▶ **EXERCISE PROMPT**
Only one thing is required: the number of lines in the entries below that contain "kläder".

▶ **INPUT DATA**
####
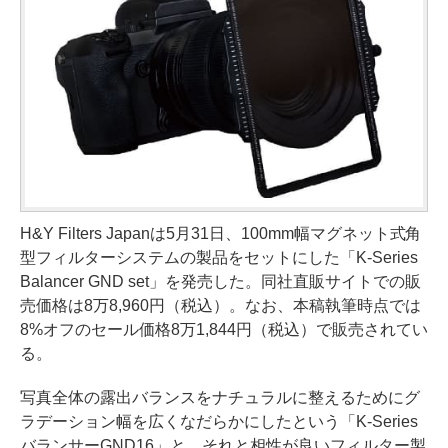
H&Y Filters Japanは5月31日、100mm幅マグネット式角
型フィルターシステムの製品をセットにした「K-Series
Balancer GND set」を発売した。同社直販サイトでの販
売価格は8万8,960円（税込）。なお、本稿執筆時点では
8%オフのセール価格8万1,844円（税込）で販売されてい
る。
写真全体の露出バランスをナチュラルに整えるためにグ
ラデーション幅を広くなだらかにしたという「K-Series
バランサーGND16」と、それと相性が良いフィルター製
####
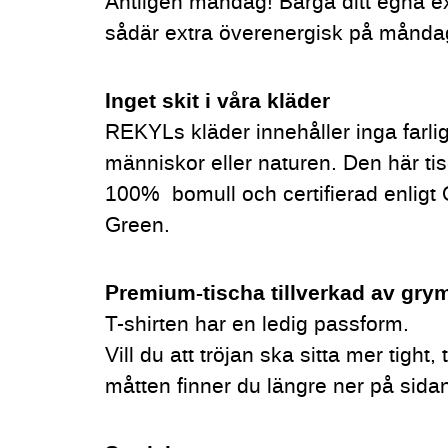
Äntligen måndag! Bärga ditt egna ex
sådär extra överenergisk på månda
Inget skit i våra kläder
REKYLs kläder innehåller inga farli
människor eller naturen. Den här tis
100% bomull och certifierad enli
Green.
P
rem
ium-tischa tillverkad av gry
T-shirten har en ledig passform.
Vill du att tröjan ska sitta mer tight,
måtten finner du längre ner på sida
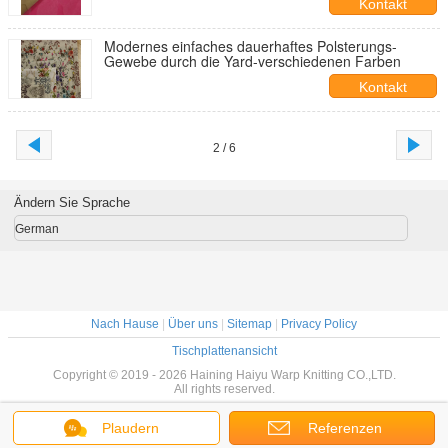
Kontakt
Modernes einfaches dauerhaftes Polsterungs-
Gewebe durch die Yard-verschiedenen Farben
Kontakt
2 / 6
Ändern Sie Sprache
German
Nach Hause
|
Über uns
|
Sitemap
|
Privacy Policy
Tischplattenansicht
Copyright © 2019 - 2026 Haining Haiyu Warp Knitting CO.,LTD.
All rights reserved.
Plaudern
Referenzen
####
▶ **TASK RESULT**
2